You can use the setup to analyze your data in the data warehouse or data lake and perform advanced business intelligence tasks as you deem appropriate.

Building your own Custom Connector with Fivetran

Fivetran allows you to build custom Fivetran connectors to integrate data from sources not natively supported by the platform.

This short tutorial will help you build your custom connector with Fivetran:

  1. Define the data structure: Define the data structure of the source you want to connect to. You will also need to map it to the desired schema in your data warehouse or data lake.

  2. Write the connector code: Write the code to extract data from the source and transform it into the desired format. You can use any programming language supported by the source API, such as Python or Java. You may need to host your code on GitHub.

  3. Package the connector: Package the connector code and dependencies into a deployable artifact. For example, you can package it as a Docker image.

  4. Deploy the connector: Deploy the connector to a hosting environment accessible by Fivetran. You can use a cloud-based environment, such as Amazon Web Services (AWS), Google Cloud Platform (GCP), or an on-premise environment.

  5. Configure the connector: Configure the connector in Fivetran and test it to ensure it works correctly.

  6. Integrate the connector: Integrate the connector into your data pipeline and schedule data sync to run at the desired frequency.

Building a custom connector with Fivetran requires technical expertise and a good understanding of the source API and data structure. However, it allows you to integrate data from any source into your data warehouse or data lake.

Is Fivetran the Best Choice?

Even after the technical code-writing process to build custom Fivetran connectors, Fivetran will only cover some of your needs. It will not solve all your problems, as Fivetran's ETL catalog does not have some data connectors. For instance, its directory does not include most long-tail connectors.

Building unstandardized connectors with custom APIs and OAuth2 vs API keys may not work with Fivetran.

Dedicated ETL Tools for Long-Tail Data Source Connectors

1. Portable

Portable is the best data integration tool for data engineers or teams working with long-tail connectors.

Portable builds long-tail connectors on demand in minutes, hours, days.
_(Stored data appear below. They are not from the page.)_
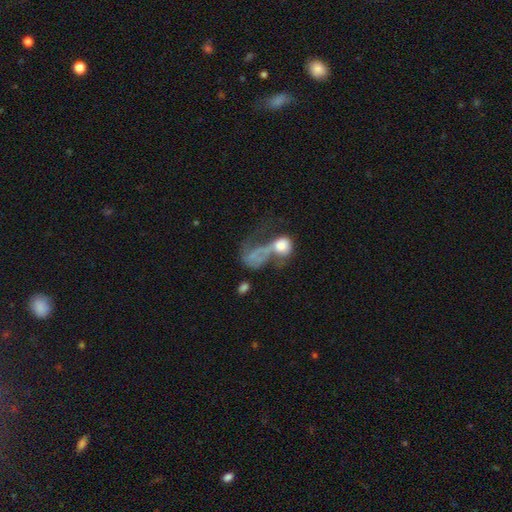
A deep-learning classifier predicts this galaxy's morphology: Smooth or featured?
  - smooth: 51% *
  - featured or disk: 38%
  - star or artifact: 11%
How rounded?
  - in between: 57% *
  - round: 40%
  - cigar-shaped: 3%
Merging?
  - major disturbance: 41% *
  - merger: 40%
  - none: 11%
  - minor disturbance: 7%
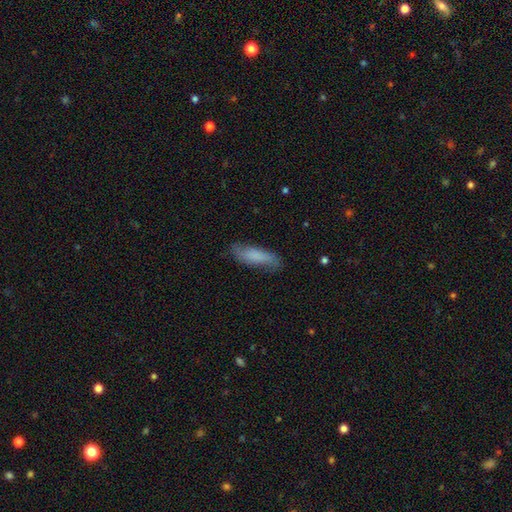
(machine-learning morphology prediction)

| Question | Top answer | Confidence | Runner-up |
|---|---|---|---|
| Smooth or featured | smooth | 74% | featured or disk (19%) |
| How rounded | cigar-shaped | 60% | in between (38%) |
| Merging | none | 75% | minor disturbance (19%) |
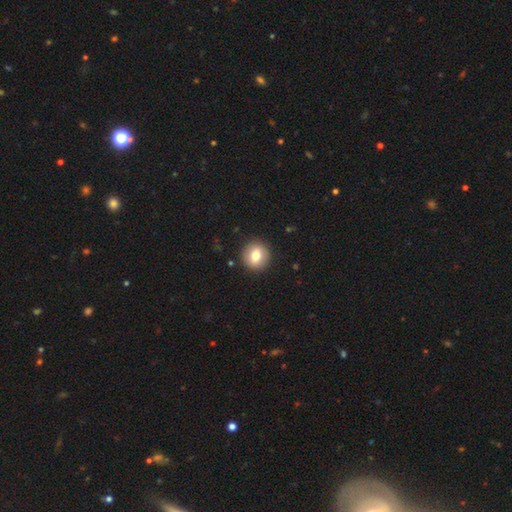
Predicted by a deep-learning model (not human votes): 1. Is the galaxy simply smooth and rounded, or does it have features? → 76% smooth, 16% featured or disk, 9% star or artifact.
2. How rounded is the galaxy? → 85% round, 14% in between, 1% cigar-shaped.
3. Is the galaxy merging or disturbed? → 90% none, 7% minor disturbance, 2% major disturbance, 1% merger.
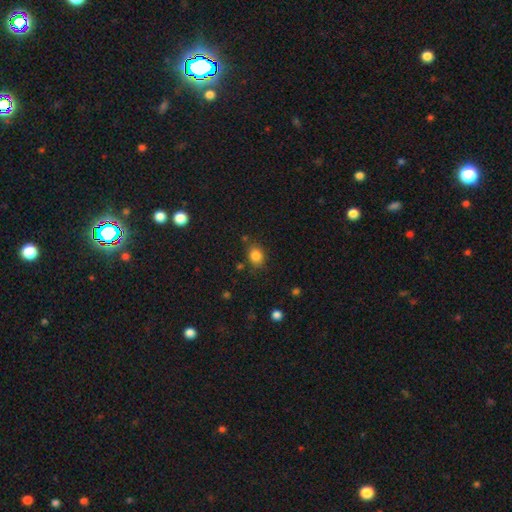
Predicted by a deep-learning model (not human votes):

You can compare features, including pricing on our Portable vs. Fivetran guide.

Key Features

  • More than 300 built-in data connectors

  • Free on-demand connector development

  • Hands-on technical data support

  • First turnaround for new customers

Best suited for

Portable is ideal for building long-tail data source connectors. It is an incredible ETL tool for teams looking to connect several data sources into their data pipelines. With Portable, you do not need to develop and maintain data pipelines, we do for you.

2. Microsoft

Microsoft is one of the largest platforms in the data processing industry. It features various data services, including Microsoft Flow, Microsoft SQL Server Integration Services (SSIS), and Azure Logic Apps.

Key Features

  • Built-in support for Azure Data Factory and Microsoft SQL Server

  • Easy mapping without complex tutorials

  • Scalable and offers pay-as-you-go service

Best suited for

Microsoft data integration tools are ideal for companies that have deep networks with Azure and other data services from Microsoft.